The individual and group filings from the tech companies argue that the FBI's request is broad overreach of the government's mandate.
"This case isn’t simply about letting the FBI pick the lock to a dead terrorist’s phone. It’s about whether governments can conscript private companies to disable security features built into their devices," said Ron Bell, general counsel at Yahoo.
And that type of action — compelling a company to write software code it wouldn't otherwise — raises "serious First Amendment problems", read the brief from the Google-Facebook-Yahoo coalition.
"Those new versions would not be the same product anymore. Snapchat would not be Snapchat; Box would not be Box; Gmail would not Gmail; WhatsApp would not be WhatsApp; and so on," read the brief.

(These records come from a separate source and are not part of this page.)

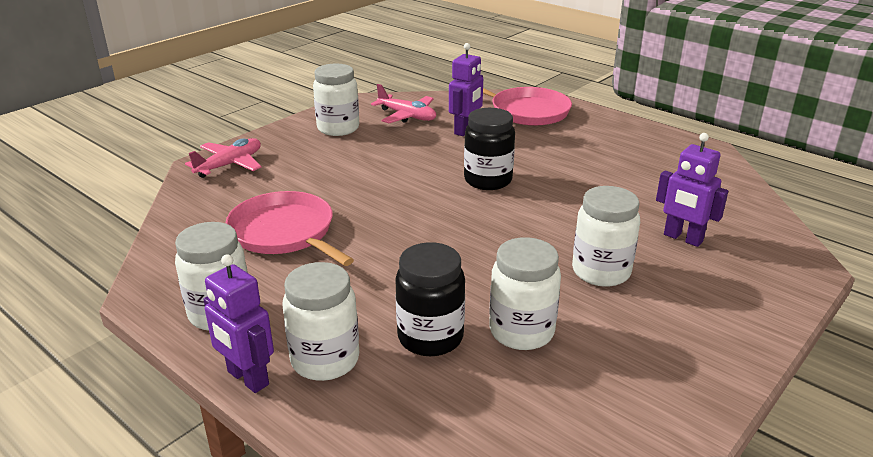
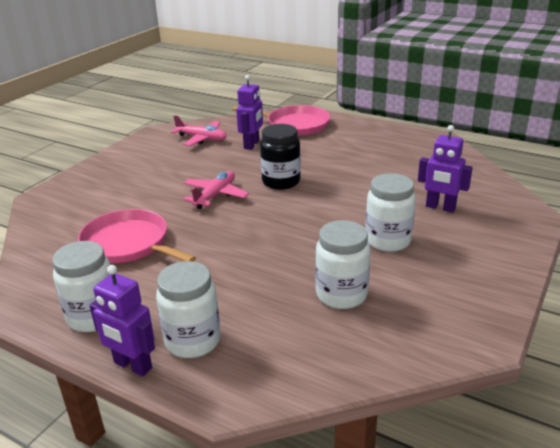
camera: 10 degrees left, 0 degrees up
pink plane [185,138,262,178] -> pink plane moved to [183,171,249,209]
white jar [313,63,359,136] -> none
black jar [395,242,465,356] -> none

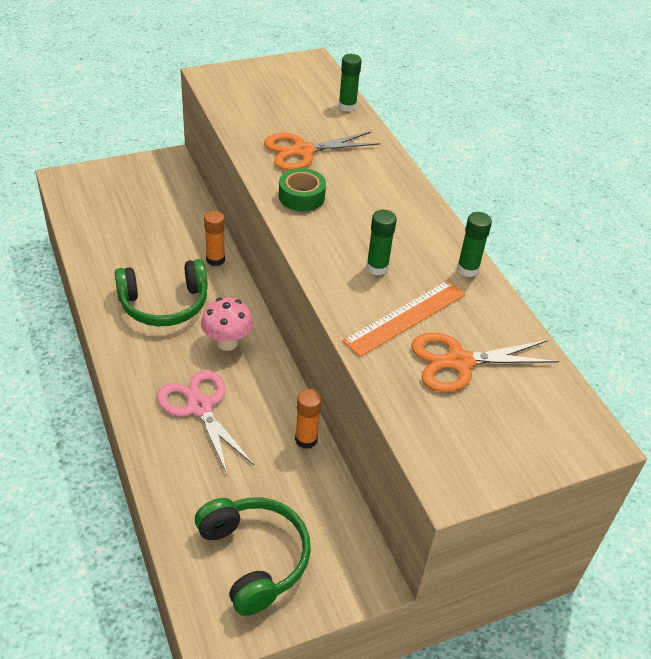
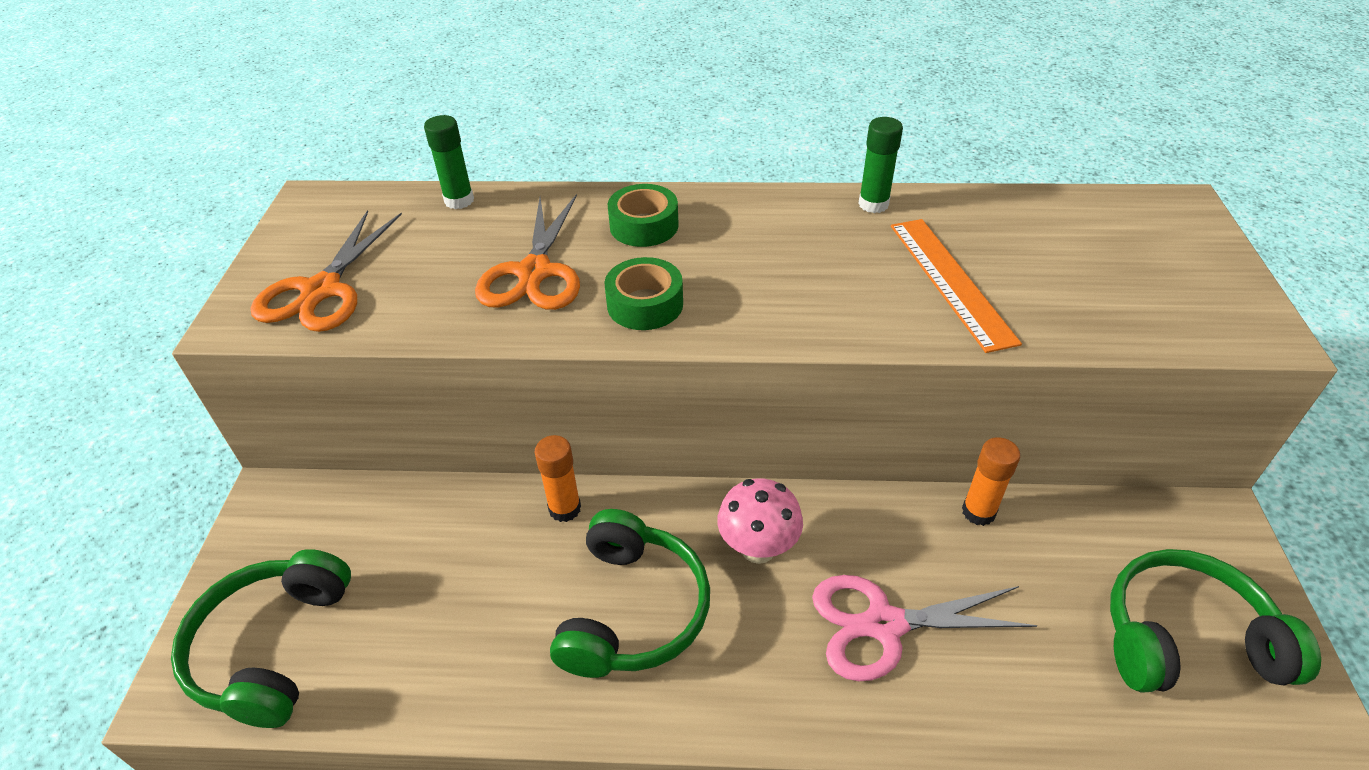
camera: 60 degrees left, 0 degrees up
green glue stick [366,210,397,275] -> none
orange scissors [411,332,559,392] -> orange scissors moved to [251,210,402,332]
none -> green headphones [171,549,351,728]
none -> green tape [608,184,679,247]

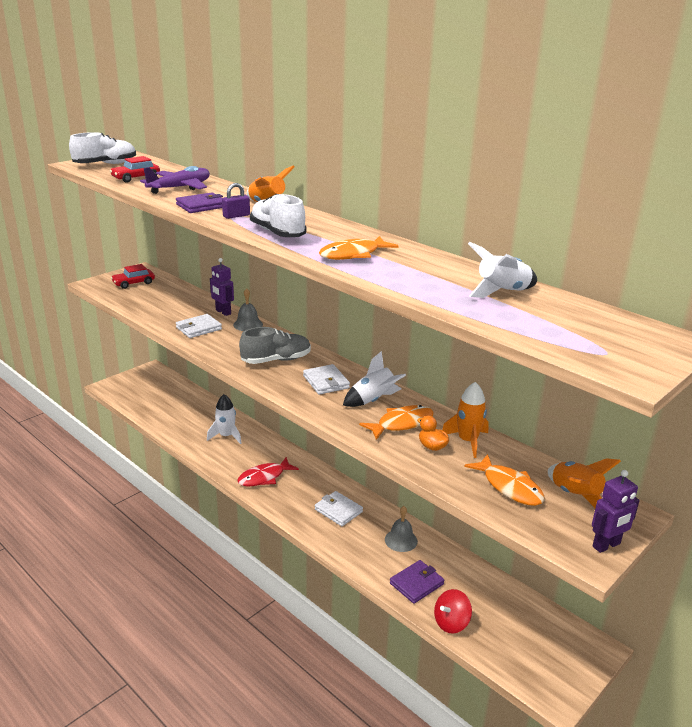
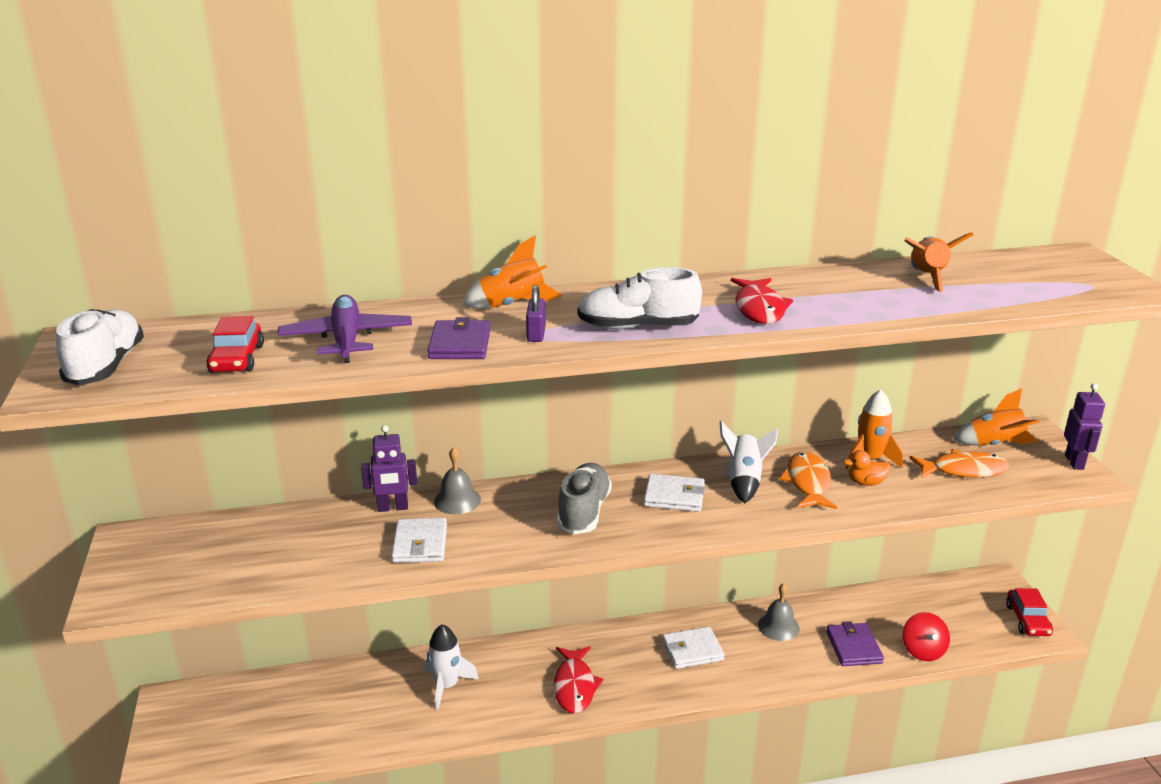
camera: 55 degrees left, 0 degrees up
red car [111,264,155,289] -> red car moved to [1006,588,1053,636]
orange fish [319,236,399,260] -> red fish [731,278,793,324]
white rocket [468,242,537,298] -> orange rocket [905,232,974,292]

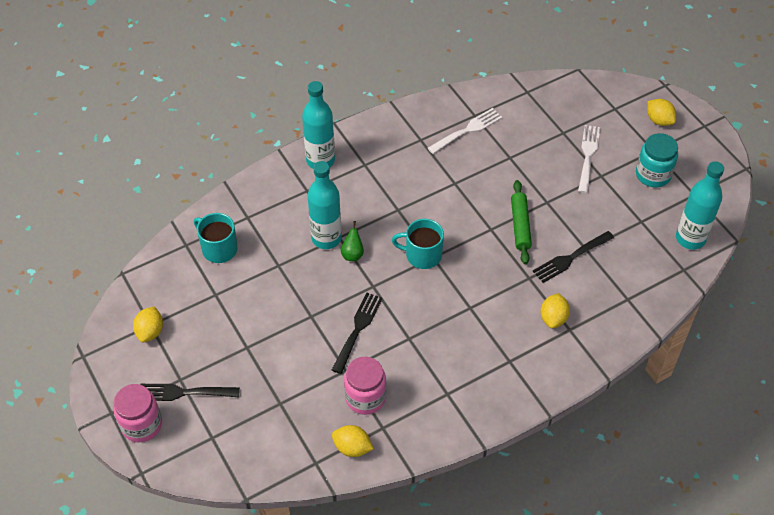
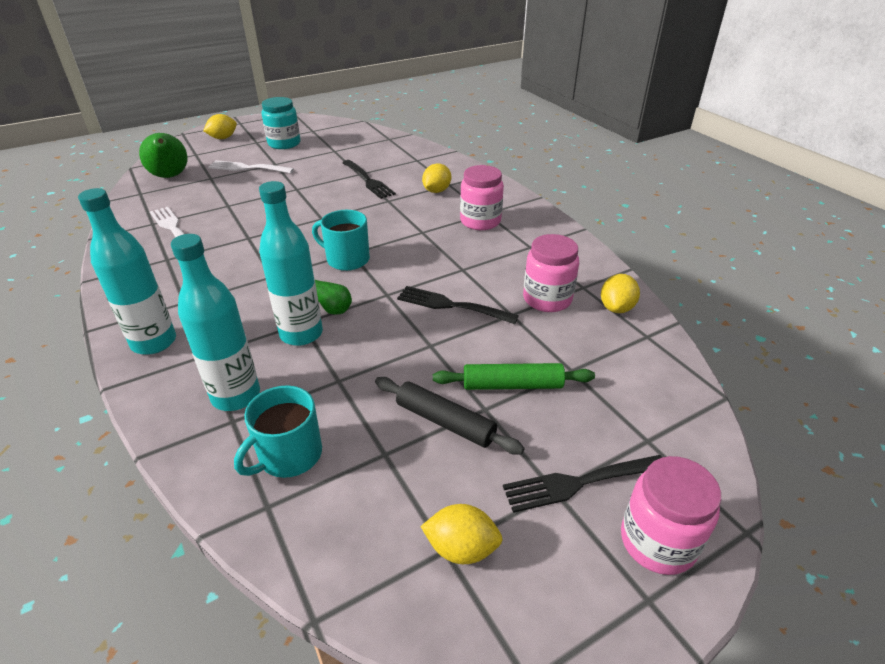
camera: 90 degrees left, 15 degrees down
black fork [140,384,240,401] -> black fork turned 75 degrees clockwise [503,455,662,513]
turquoise mug [392,219,444,269] -> turquoise mug turned 105 degrees clockwise [312,210,370,271]
green rolling pin [511,180,532,264] -> green rolling pin moved to [433,363,595,390]
yellow lemon [540,293,570,328] -> yellow lemon turned 75 degrees counterclockwise [422,163,451,193]
turquoise bottle [676,161,724,250] -> turquoise bottle moved to [171,234,260,411]
none -> green pear [139,133,187,178]
none -> black rolling pin [375,377,524,455]
none -> pink jar [460,165,504,230]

Apple set up a page on its website that lists those supporting its position. The case is conspicuously being played out in the public eye, which has led some observers — and even some supporters — to suggest that the better course of action is to broker an agreement in private.
"The rhetoric has exceeded the reality," Autodesk CEO Carl Bass told USA TODAY last week. "They need to settle the immediate case, and then people can be more rational."
Autodesk is part of the Business Software Alliance, which includes companies such as Salesforce, Oracle and IBM. It filed a brief along with big trade groups such as the Consumer Technology Association, which puts on the annual Consumer Electronics Show, and the Information Technology Industry Council.